(Pictures paired with source code)

^^^^^^^^

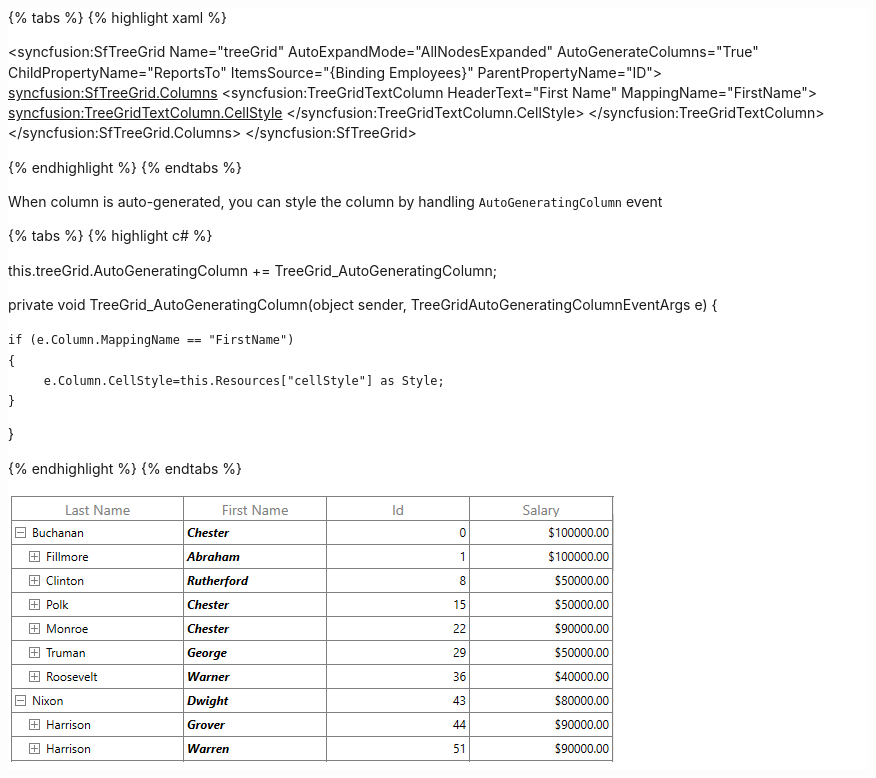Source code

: {% tabs %}
{% highlight xaml %}

<syncfusion:SfTreeGrid  Name="treeGrid"
						AutoExpandMode="AllNodesExpanded"
						AutoGenerateColumns="True"
						ChildPropertyName="ReportsTo"
						ItemsSource="{Binding Employees}"
						ParentPropertyName="ID">
	<syncfusion:SfTreeGrid.Columns>
		<syncfusion:TreeGridTextColumn HeaderText="First Name" MappingName="FirstName">
			<syncfusion:TreeGridTextColumn.CellStyle>
				<Style TargetType="syncfusion:TreeGridCell">
					<Setter Property="FontSize" Value="12" />
					<Setter Property="FontFamily" Value="Segoe UI" />
					<Setter Property="FontWeight" Value="Bold" />
					<Setter Property="FontStyle" Value="Italic" />
					<Setter Property="FontStretch" Value="Condensed" />
				</Style>
			</syncfusion:TreeGridTextColumn.CellStyle>
		</syncfusion:TreeGridTextColumn>
	</syncfusion:SfTreeGrid.Columns>
</syncfusion:SfTreeGrid>
	
{% endhighlight %}
{% endtabs %}

When column is auto-generated, you can style the column by handling `AutoGeneratingColumn` event

{% tabs %}
{% highlight c# %}

this.treeGrid.AutoGeneratingColumn += TreeGrid_AutoGeneratingColumn;

private void TreeGrid_AutoGeneratingColumn(object sender, TreeGridAutoGeneratingColumnEventArgs e)
{

	if (e.Column.MappingName == "FirstName")
	{
		 e.Column.CellStyle=this.Resources["cellStyle"] as Style;
	}
}
	
{% endhighlight %}
{% endtabs %}

![Customizing Column Style in WPF TreeGrid](ColumnTypes_images/wpf-treegrid-style-customization.png)

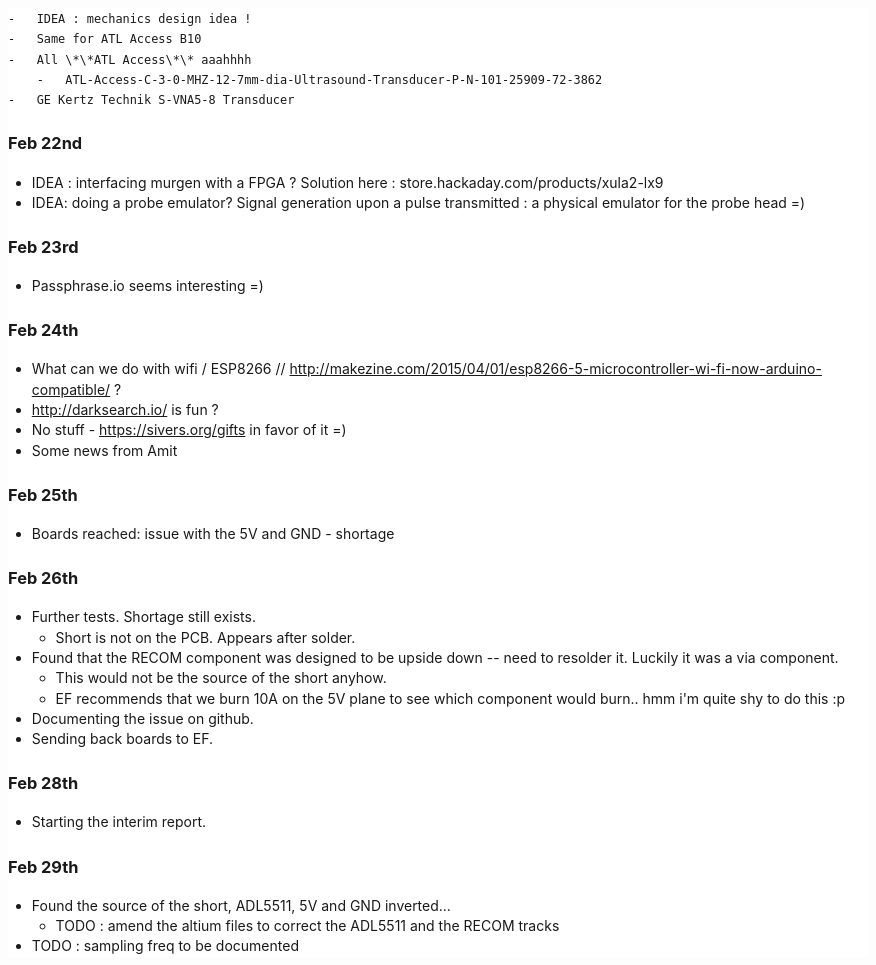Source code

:     -   IDEA : mechanics design idea !
    -   Same for ATL Access B10
    -   All \*\*ATL Access\*\* aaahhhh
        -   ATL-Access-C-3-0-MHZ-12-7mm-dia-Ultrasound-Transducer-P-N-101-25909-72-3862
    -   GE Kertz Technik S-VNA5-8 Transducer

### Feb 22nd

-   IDEA : interfacing murgen with a FPGA ? Solution here :
    store.hackaday.com/products/xula2-lx9
-   IDEA: doing a probe emulator? Signal generation upon a pulse
    transmitted : a physical emulator for the probe head =)

### Feb 23rd

-   Passphrase.io seems interesting =)

### Feb 24th

-   What can we do with wifi / ESP8266 //
    http://makezine.com/2015/04/01/esp8266-5-microcontroller-wi-fi-now-arduino-compatible/
    ?
-   http://darksearch.io/ is fun ?
-   No stuff - https://sivers.org/gifts in favor of it =)
-   Some news from Amit

### Feb 25th

-   Boards reached: issue with the 5V and GND - shortage

### Feb 26th

-   Further tests. Shortage still exists.
    -   Short is not on the PCB. Appears after solder.
-   Found that the RECOM component was designed to be upside down --
    need to resolder it. Luckily it was a via component.
    -   This would not be the source of the short anyhow.
    -   EF recommends that we burn 10A on the 5V plane to see which
        component would burn.. hmm i'm quite shy to do this :p
-   Documenting the issue on github.
-   Sending back boards to EF.

### Feb 28th

-   Starting the interim report.

### Feb 29th

-   Found the source of the short, ADL5511, 5V and GND inverted...
    -   TODO : amend the altium files to correct the ADL5511 and the
        RECOM tracks
-   TODO : sampling freq to be documented

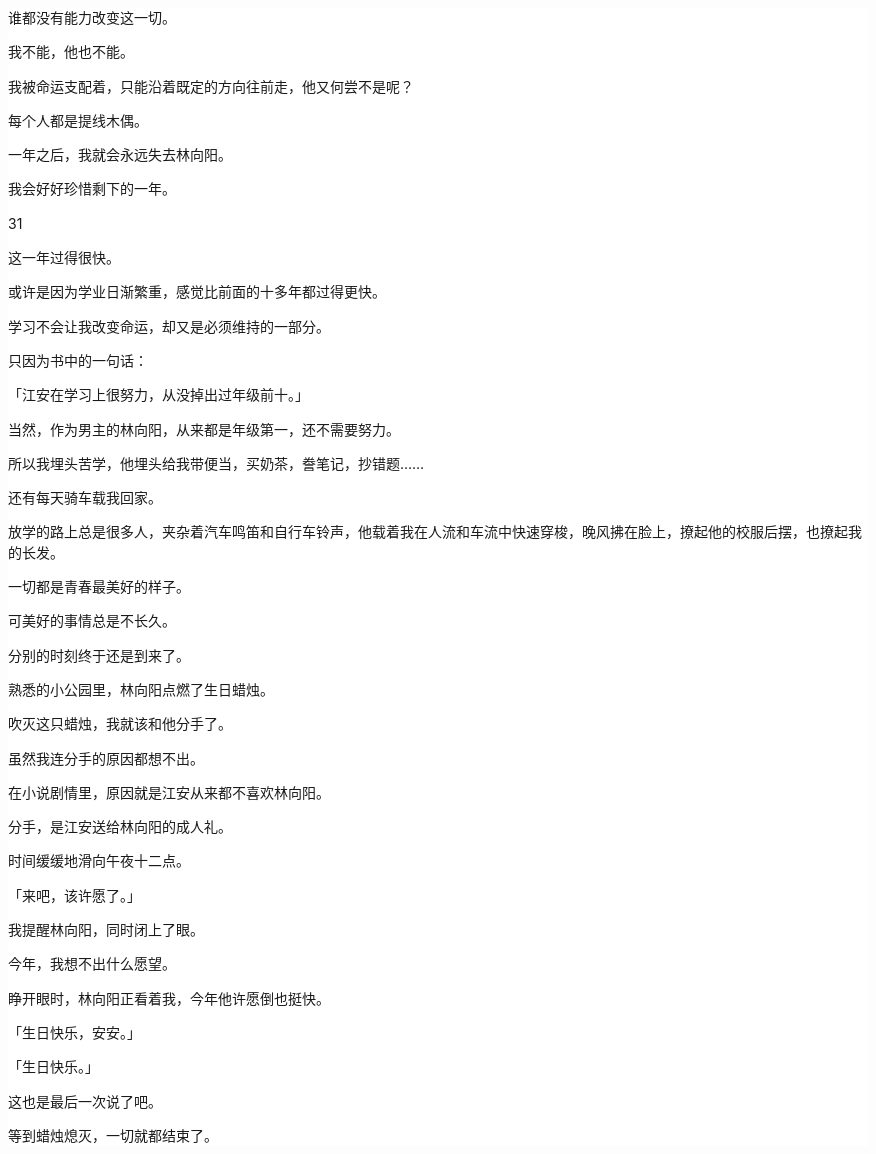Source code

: 谁都没有能力改变这一切。

我不能，他也不能。

我被命运支配着，只能沿着既定的方向往前走，他又何尝不是呢？

每个人都是提线木偶。

一年之后，我就会永远失去林向阳。

我会好好珍惜剩下的一年。

31

这一年过得很快。

或许是因为学业日渐繁重，感觉比前面的十多年都过得更快。

学习不会让我改变命运，却又是必须维持的一部分。

只因为书中的一句话：

「江安在学习上很努力，从没掉出过年级前十。」

当然，作为男主的林向阳，从来都是年级第一，还不需要努力。

所以我埋头苦学，他埋头给我带便当，买奶茶，誊笔记，抄错题……

还有每天骑车载我回家。

放学的路上总是很多人，夹杂着汽车鸣笛和自行车铃声，他载着我在人流和车流中快速穿梭，晚风拂在脸上，撩起他的校服后摆，也撩起我的长发。

一切都是青春最美好的样子。

可美好的事情总是不长久。

分别的时刻终于还是到来了。

熟悉的小公园里，林向阳点燃了生日蜡烛。

吹灭这只蜡烛，我就该和他分手了。

虽然我连分手的原因都想不出。

在小说剧情里，原因就是江安从来都不喜欢林向阳。

分手，是江安送给林向阳的成人礼。

时间缓缓地滑向午夜十二点。

「来吧，该许愿了。」

我提醒林向阳，同时闭上了眼。

今年，我想不出什么愿望。

睁开眼时，林向阳正看着我，今年他许愿倒也挺快。

「生日快乐，安安。」

「生日快乐。」

这也是最后一次说了吧。

等到蜡烛熄灭，一切就都结束了。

^^^^^^^^

◆ Your instructions ◆
Say how many lines in the data above contain the string "syncfusion", and give no other output.

◆ Result of the task ◆
9